* **Extrait**:
# # #
COUR D'APPEL D'AIX-EN-PROVENCE

Chambre 3-4

ARRÊT AU FOND

DU 05 JUIN 2025

Rôle N° RG 21/10153 - N° Portalis DBVB-V-B7F-BHYCO

S.C.I. FRANCE ESPACES PUBLICITAIRES

C/

S.A. BNP PARIBAS

Copie exécutoire délivrée

le : 5 Juin 2025

à :

Me Joseph MAGNAN

Me Agnès ERMENEUX

Décision déférée à la Cour :

Jugement du TJ hors JAF, JEX, JLD, J. EXPRO, JCP de TOULON en date du 03 Juin 2021 enregistré au répertoire général sous le n° 18/00775.

APPELANTE

S.C.I. FRANCE ESPACES PUBLICITAIRES

, demeurant [Adresse 2]

représentée par Me Joseph MAGNAN, avocat au barreau d'AIX-EN-PROVENCE et ayant pour avocat plaidant Me Renaud GIULIERI, avocat au barreau de NICE

INTIMEE

SA BNP PARIBAS

, demeurant [Adresse 1]

représentée par Me Agnès ERMENEUX de la SCP SCP ERMENEUX - CAUCHI & ASSOCIES, avocat au barreau d'AIX-EN-PROVENCE et ayant pour avocat plaidant Me Valérie PANEPINTO de la SCP SCP GUILLEMAIN PANEPINTO PAULHAC, avocat au barreau de PARIS

*-*-*-*-*

COMPOSITION DE LA COUR

L'affaire a été débattue le 01 Avril 2025 en audience publique devant la cour composée de :

Madame Anne-Laurence CHALBOS, Présidente

Madame Laetitia VIGNON, Conseillère

Madame Gaëlle MARTIN, Conseillère

qui en ont délibéré.

Greffier lors des débats : Monsieur Achille TAMPREAU.

Les parties ont été avisées que le prononcé de la décision aurait lieu par mise à disposition au greffe le 05 Juin 2025.
# # #
* **Données enregistrées**:
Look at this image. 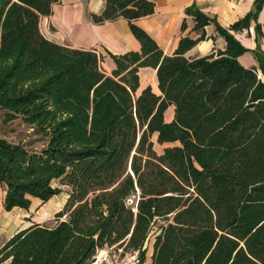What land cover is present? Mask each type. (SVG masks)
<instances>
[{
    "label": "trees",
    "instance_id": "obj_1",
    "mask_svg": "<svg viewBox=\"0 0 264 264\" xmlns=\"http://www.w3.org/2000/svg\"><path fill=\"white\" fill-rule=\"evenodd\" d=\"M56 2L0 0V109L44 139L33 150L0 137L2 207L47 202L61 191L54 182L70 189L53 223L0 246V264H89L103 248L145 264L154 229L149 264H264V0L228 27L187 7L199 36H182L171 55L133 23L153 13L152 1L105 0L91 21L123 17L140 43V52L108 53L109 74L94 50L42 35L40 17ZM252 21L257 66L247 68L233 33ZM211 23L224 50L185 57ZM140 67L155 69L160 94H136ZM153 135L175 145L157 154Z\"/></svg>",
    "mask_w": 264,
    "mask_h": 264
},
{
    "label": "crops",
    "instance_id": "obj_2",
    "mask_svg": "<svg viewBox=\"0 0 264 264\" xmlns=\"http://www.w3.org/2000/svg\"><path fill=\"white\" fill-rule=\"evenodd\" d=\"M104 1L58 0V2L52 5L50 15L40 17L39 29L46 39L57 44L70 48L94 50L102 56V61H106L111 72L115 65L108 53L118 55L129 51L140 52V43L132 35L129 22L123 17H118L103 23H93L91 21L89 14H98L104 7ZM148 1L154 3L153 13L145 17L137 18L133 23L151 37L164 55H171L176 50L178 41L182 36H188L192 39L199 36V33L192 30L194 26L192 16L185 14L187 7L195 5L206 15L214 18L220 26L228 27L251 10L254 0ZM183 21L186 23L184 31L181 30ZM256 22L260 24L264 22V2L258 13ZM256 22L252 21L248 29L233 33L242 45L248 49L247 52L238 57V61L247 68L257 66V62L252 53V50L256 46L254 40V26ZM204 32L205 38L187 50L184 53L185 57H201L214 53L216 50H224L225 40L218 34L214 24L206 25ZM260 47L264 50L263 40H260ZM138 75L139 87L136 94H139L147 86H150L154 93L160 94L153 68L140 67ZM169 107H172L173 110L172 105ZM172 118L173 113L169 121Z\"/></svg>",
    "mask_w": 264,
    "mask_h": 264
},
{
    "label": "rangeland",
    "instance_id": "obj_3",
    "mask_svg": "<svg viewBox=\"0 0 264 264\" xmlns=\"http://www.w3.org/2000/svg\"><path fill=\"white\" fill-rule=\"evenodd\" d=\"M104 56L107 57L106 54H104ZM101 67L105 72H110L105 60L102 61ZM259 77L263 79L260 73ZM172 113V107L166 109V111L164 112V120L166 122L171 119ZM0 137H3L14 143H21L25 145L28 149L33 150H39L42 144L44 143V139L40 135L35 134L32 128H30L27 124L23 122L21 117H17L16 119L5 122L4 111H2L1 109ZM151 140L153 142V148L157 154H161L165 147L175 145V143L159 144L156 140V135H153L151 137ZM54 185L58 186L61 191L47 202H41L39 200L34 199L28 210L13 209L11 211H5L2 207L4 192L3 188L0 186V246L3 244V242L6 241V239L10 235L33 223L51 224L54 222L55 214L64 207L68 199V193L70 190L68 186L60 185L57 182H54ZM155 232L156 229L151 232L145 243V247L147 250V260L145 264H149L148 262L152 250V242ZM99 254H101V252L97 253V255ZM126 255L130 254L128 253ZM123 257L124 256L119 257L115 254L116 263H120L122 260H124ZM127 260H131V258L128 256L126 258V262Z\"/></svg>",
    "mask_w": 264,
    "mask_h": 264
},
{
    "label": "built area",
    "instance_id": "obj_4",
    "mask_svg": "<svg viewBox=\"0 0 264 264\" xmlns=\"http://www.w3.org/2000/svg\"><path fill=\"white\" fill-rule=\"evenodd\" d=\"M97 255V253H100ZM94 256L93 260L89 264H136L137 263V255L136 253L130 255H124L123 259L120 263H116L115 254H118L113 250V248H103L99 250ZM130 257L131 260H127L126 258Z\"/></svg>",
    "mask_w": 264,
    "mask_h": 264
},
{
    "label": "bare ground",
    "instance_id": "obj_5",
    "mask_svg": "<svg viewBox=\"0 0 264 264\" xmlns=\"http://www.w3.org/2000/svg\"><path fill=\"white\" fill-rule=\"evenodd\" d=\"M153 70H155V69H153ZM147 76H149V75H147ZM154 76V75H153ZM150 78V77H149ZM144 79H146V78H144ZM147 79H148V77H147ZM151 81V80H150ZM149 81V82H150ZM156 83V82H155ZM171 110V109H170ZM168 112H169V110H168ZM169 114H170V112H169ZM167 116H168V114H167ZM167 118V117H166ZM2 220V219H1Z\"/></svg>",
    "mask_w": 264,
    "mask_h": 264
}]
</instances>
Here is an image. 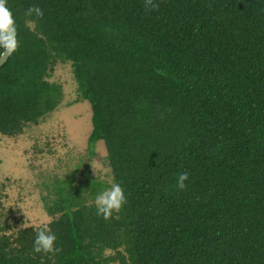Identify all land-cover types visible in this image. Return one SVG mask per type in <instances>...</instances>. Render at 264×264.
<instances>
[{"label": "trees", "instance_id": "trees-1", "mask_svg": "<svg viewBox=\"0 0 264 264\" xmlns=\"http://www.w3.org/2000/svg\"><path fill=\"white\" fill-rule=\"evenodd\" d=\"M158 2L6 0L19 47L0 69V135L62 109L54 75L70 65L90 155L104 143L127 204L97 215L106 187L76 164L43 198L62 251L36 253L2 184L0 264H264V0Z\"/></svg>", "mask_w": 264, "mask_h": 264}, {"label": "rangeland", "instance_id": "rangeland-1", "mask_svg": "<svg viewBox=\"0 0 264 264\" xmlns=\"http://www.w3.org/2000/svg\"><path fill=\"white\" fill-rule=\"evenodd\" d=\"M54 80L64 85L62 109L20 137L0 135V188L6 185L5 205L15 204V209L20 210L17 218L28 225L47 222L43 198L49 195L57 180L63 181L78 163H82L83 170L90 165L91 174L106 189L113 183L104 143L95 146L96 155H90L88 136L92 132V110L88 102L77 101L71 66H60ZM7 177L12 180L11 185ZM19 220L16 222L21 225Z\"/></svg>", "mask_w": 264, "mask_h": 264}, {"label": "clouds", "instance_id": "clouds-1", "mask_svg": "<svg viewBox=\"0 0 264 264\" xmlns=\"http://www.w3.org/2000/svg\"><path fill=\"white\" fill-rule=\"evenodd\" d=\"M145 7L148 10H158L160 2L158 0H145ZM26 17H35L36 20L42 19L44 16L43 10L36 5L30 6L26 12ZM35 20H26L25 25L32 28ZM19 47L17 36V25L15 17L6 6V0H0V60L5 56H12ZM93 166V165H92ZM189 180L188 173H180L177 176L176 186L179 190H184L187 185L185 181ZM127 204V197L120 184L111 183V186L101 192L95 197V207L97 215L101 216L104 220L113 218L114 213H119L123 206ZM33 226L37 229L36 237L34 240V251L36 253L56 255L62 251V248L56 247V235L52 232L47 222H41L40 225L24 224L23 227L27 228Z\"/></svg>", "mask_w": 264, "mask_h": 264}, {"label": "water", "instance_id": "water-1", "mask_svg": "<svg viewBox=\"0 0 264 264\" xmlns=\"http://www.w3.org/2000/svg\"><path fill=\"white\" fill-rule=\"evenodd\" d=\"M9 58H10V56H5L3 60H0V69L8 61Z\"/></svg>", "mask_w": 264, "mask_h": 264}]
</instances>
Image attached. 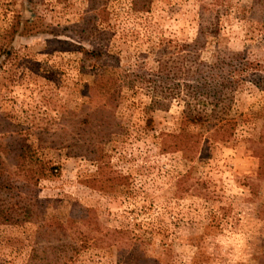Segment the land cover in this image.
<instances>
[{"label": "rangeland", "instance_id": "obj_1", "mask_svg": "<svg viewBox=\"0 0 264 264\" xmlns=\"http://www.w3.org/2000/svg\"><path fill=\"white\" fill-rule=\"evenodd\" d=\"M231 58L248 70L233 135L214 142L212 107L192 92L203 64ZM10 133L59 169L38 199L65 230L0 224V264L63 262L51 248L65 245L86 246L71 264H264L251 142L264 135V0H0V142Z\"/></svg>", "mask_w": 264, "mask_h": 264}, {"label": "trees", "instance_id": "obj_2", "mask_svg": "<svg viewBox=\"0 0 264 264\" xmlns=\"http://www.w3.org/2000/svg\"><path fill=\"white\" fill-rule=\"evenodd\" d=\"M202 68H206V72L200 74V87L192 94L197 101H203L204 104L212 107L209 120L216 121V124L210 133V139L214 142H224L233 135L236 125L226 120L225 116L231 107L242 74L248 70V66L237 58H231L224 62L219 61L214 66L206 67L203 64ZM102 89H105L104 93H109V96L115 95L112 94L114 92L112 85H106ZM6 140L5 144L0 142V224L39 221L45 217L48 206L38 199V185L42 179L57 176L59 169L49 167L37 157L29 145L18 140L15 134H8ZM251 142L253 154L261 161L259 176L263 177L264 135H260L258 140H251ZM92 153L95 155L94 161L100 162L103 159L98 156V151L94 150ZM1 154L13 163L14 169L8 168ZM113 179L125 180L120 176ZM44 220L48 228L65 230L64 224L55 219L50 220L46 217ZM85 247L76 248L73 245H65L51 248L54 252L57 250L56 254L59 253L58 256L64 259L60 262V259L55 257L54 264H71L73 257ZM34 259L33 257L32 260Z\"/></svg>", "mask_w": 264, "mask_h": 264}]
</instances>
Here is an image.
# # #
* **Objectifs**:
**1.** Dressez la liste de tous les avocats nommés dans l'arrêt de la cour d'appel, en précisant pour chacun son barreau.
**2.** Poursuivez la rédaction de l'arrêt de la cour d'appel à partir de sa dernière phrase.

* **Liste des réponses**:
**1.**
- Me Joseph MAGNAN, barreau d'AIX-EN-PROVENCE
- Me Renaud GIULIERI, barreau de NICE
- Me Agnès ERMENEUX, barreau d'AIX-EN-PROVENCE
- Me Valérie PANEPINTO, barreau de PARIS

**2.**
ARRÊT

Contradictoire,

Prononcé par mise à disposition au greffe le 05 Juin 2025,

Signé par Madame Anne-Laurence CHALBOS, Présidente et Monsieur Achille TAMPREAU, greffier auquel la minute de la décision a été remise par le magistrat signataire.

***

EXPOSE DU LITIGE

Selon bail commercial en date du 30 septembre 2005, la société France Espaces Publicitaires a donné en location à la société BNP Paribas divers locaux situés [Adresse 6] pour une durée de neuf années à compter du 1er octobre 2005 pour se terminer le 30 septembre 2014 et moyennant le paiement d'un loyer annuel de 85.000 euros H.T. et hors charges.

Les locaux donnés à bail, qui se répartissent sur deux niveaux, d'une surface de 360 mètres carrés, étaient livrés brut de décoffrage à la preneuse, non clos , fluides secs et humides en attente.

Les clauses contractuelles utiles du bail commercial sont les suivantes :

- destination contractuelle des lieux : les lieux loués sont destinés à : usage de commerce de banque et toute activité financière, de crédit, d'assurance et immobilière, telle que celle-ci est décrite par son objet social et dans le cadre de son immatriculation au registre du commerce

et des sociétés, étant précisé qu 'il devra exercer de manière permanente dans l'ensemble des lieux loués la totalité desdites activités.

- le preneur déclarera faire son affaire personnelle de tous les aménagements internes.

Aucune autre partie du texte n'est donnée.